Chief Verdin said It took more than 13 weeks of the spill, for
the local Parish president, the chief executive for the tribal areas,
to meet with tribal leaders.

"From what we understood, they were going to shut us down completely
and have people from other staging areas come here and take our place
at cleaning up our lands," Verdin said. "We could do a lot better job
than if you send somebody else from outside; they come just to do a
cleaning and really don't care about the property. ... They just there
for a dollar, whereas our people are there, we are trying to save our
own land... We're experienced in the marshes."

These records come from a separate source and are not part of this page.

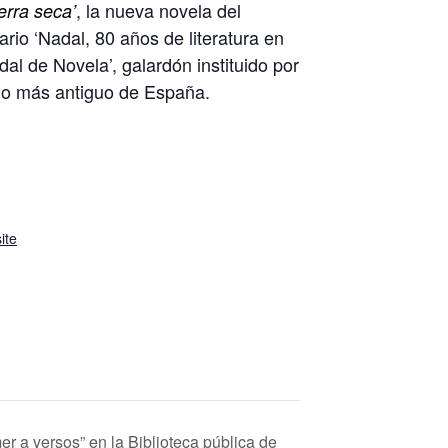
, la nueva novela del
ierra seca’
ario ‘Nadal, 80 años de literatura en
l de Novela’, galardón instituido por
emio más antiguo de España.
ite
er a versos” en la Biblioteca pública de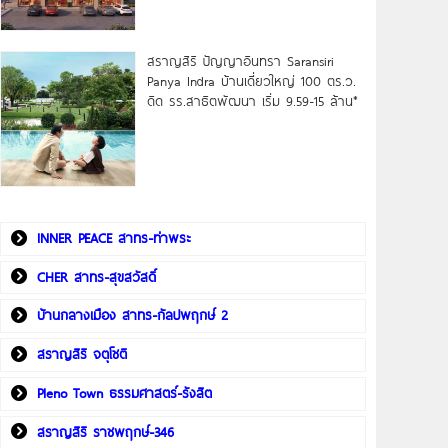
สราญสิริ ปัญญาอินทรา Saransiri
Panya Indra บ้านเดี่ยวใหญ่ 100 ตร.ว.
ดิด รร.สาธิตพัฒนา เริ่ม 9.59-15 ล้าน*
INNER PEACE สาทร-ท่าพระ
CHER สาทร-สุขสวัสดิ์
บ้านกลางเมือง สาทร-กัลปพฤกษ์ 2
สราญสิริ จตุโชติ
Pleno Town ธรรมศาสตร์-รังสิต
สราญสิริ ราชพฤกษ์-346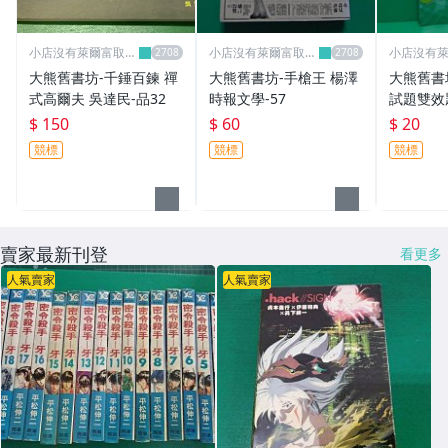
小店沒有萊爾富取
小店沒有萊爾富取
小店沒有
貨..請見諒
貨..請見諒
貨..請見諒
大熊舊書坊-千錘百鍊 禪
大熊舊書坊-手槍王 楊澤
大熊舊書坊- 基
式高爾夫 吳達民-品32
時報文學-57
試題雙效
版-4
$ 150
$ 60
$ 20
競標
競標
競標
賣家最新刊登
看更多
人氣賣家
人氣賣家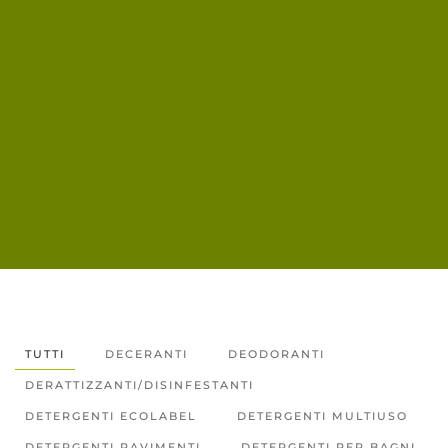
TUTTI
DECERANTI
DEODORANTI
DERATTIZZANTI/DISINFESTANTI
DETERGENTI ECOLABEL
DETERGENTI MULTIUSO
DETERGENTI PAVIMENTI
DETERGENTI PER BAGNI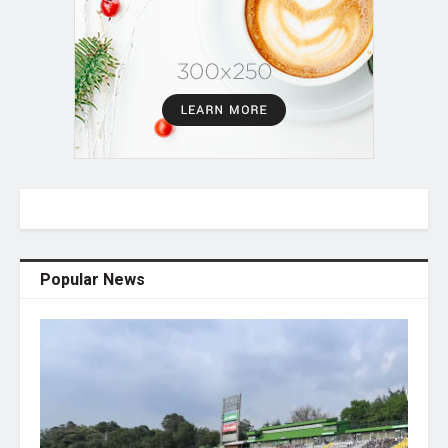
Popular News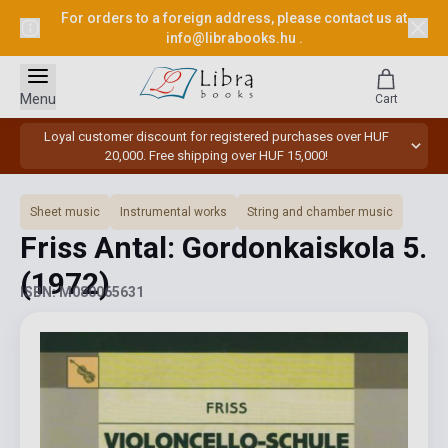
For orders to a foreign address, please contact us at
info@librabooks.hu
.
Menu
Cart
Loyal customer discount for registered purchases over HUF
20,000. Free shipping over HUF 15,000!
Sheet music
Instrumental works
String and chamber music
Friss Antal: Gordonkaiskola 5.
(1972)
ISBN: M080065631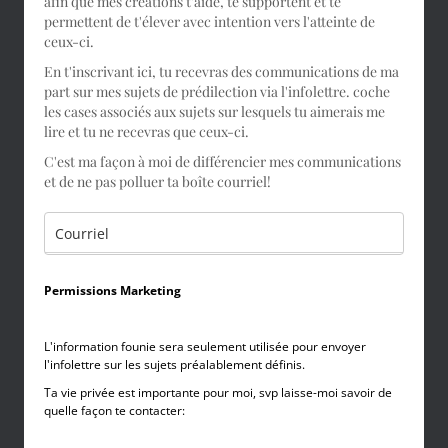
afin que mes créations t'aide, te supportent et te
permettent de t'élever avec intention vers l'atteinte de
ceux-ci.
En t'inscrivant ici, tu recevras des communications de ma
part sur mes sujets de prédilection via l'infolettre. coche
les cases associés aux sujets sur lesquels tu aimerais me
lire et tu ne recevras que ceux-ci.
C'est ma façon à moi de différencier mes communications
et de ne pas polluer ta boîte courriel!
Permissions Marketing
L'information founie sera seulement utilisée pour envoyer
l'infolettre sur les sujets préalablement définis.
Ta vie privée est importante pour moi, svp laisse-moi savoir de
quelle façon te contacter: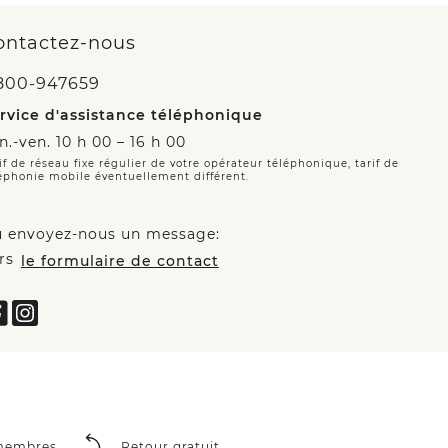
ontactez-nous
800-947659
rvice d'assistance téléphonique
n.-ven. 10 h 00 – 16 h 00
if de réseau fixe régulier de votre opérateur téléphonique, tarif de
éphonie mobile éventuellement différent.
 envoyez-nous un message:
rs
le formulaire de contact
 membres
Retour gratuit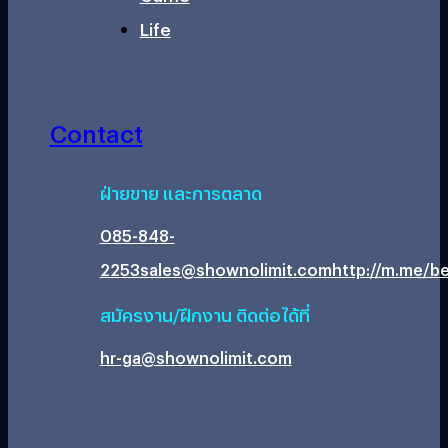
Life
Contact
ฝ่ายขาย และการตลาด
085-848-
2253
sales@shownolimit.com
http://m.me/be
สมัครงาน/ฝึกงาน ติดต่อได้ที่
hr-ga@shownolimit.com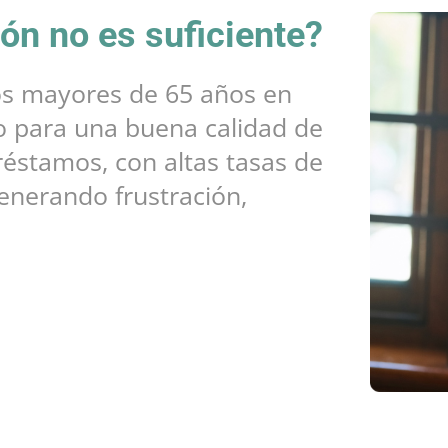
ión no es suficiente?
s mayores de 65 años en
ro para una buena calidad de
réstamos, con altas tasas de
generando frustración,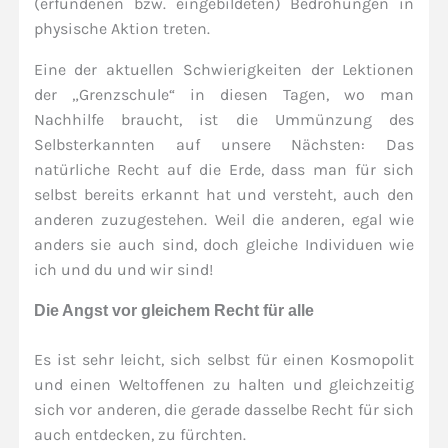
(erfundenen bzw. eingebildeten) Bedrohungen in
physische Aktion treten.
Eine der aktuellen Schwierigkeiten der Lektionen
der „Grenzschule“ in diesen Tagen, wo man
Nachhilfe braucht, ist die Ummünzung des
Selbsterkannten auf unsere Nächsten: Das
natürliche Recht auf die Erde, dass man für sich
selbst bereits erkannt hat und versteht, auch den
anderen zuzugestehen. Weil die anderen, egal wie
anders sie auch sind, doch gleiche Individuen wie
ich und du und wir sind!
Die Angst vor gleichem Recht für alle
Es ist sehr leicht, sich selbst für einen Kosmopolit
und einen Weltoffenen zu halten und gleichzeitig
sich vor anderen, die gerade dasselbe Recht für sich
auch entdecken, zu fürchten.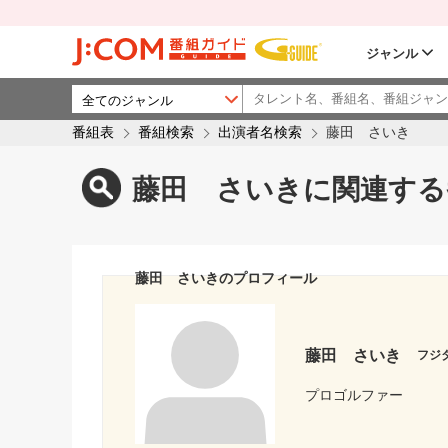
ジャンル
番組表
番組検索
出演者名検索
藤田 さいき
藤田 さいきに関連する
藤田 さいきのプロフィール
藤田 さいき
フジ
プロゴルファー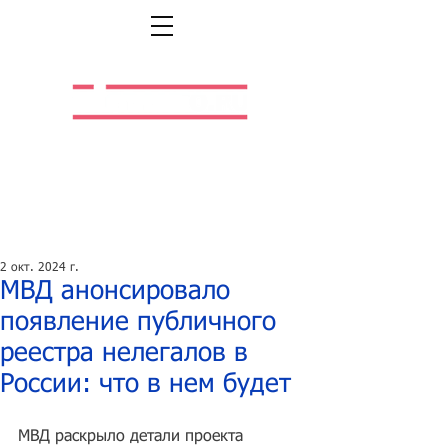
Легальная жизнь.
Легальная работа.
2 окт. 2024 г.
МВД анонсировало
появление публичного
реестра нелегалов в
России: что в нем будет
МВД раскрыло детали проекта 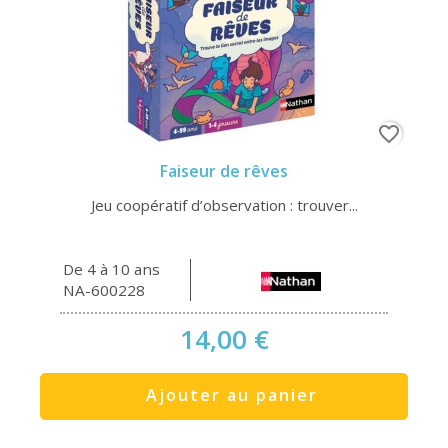
favorite_border
Faiseur de rêves
Jeu coopératif d’observation : trouver...
De 4 à 10 ans
NA-600228
14,00 €
Ajouter au panier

Verdin said the local officials agreed to leave the tribal
staging area open, but he added, "from what I hear him, they are still
watching us close, they're just waiting for us to do any little
mistake, anything wrong. So they will have an excuse to shut us down."

Ferguson said the long
history of racism and exploitation add to the tribe's suspicions. "I
just think it's just a perpetuation of ignoring the Indians; I think
people have that feeling," she said.

Chief Randy Verdun, who
represents the Lafourche Band of Biloxi-Chitimacha, said the Native
peoples in the area are extremely concerned that a "real bad storm"
could bring in more oil and pollute the bayous, essentially putting an
end to a way of life that has gone on for centuries.

"Things are going okay as long as they can collect the oil," Chief
Verdun said. "But if the storms come, that changes all the dynamics of
the situation and the problem that we have. But again, if that oil is
pushed on shore ... the flooding doesn't occur just on the coast it comes
miles in and that oil basically covers hundreds if not thousands of
square miles along the coast. Then, how do you clean that up? "

"It is one thing," said Chief Verdun, "when you can get it while it's
still in the water. But once it's on land that's a massive
undertaking. And again, I think our people will be displaced and be
forced to move, until a time that this stuff is cleaned up.

"And I think in some cases, they'll
say it's not worth it and they'll probably come in and render the
dwellings of our members uninhabitable. And we'll be destroyed."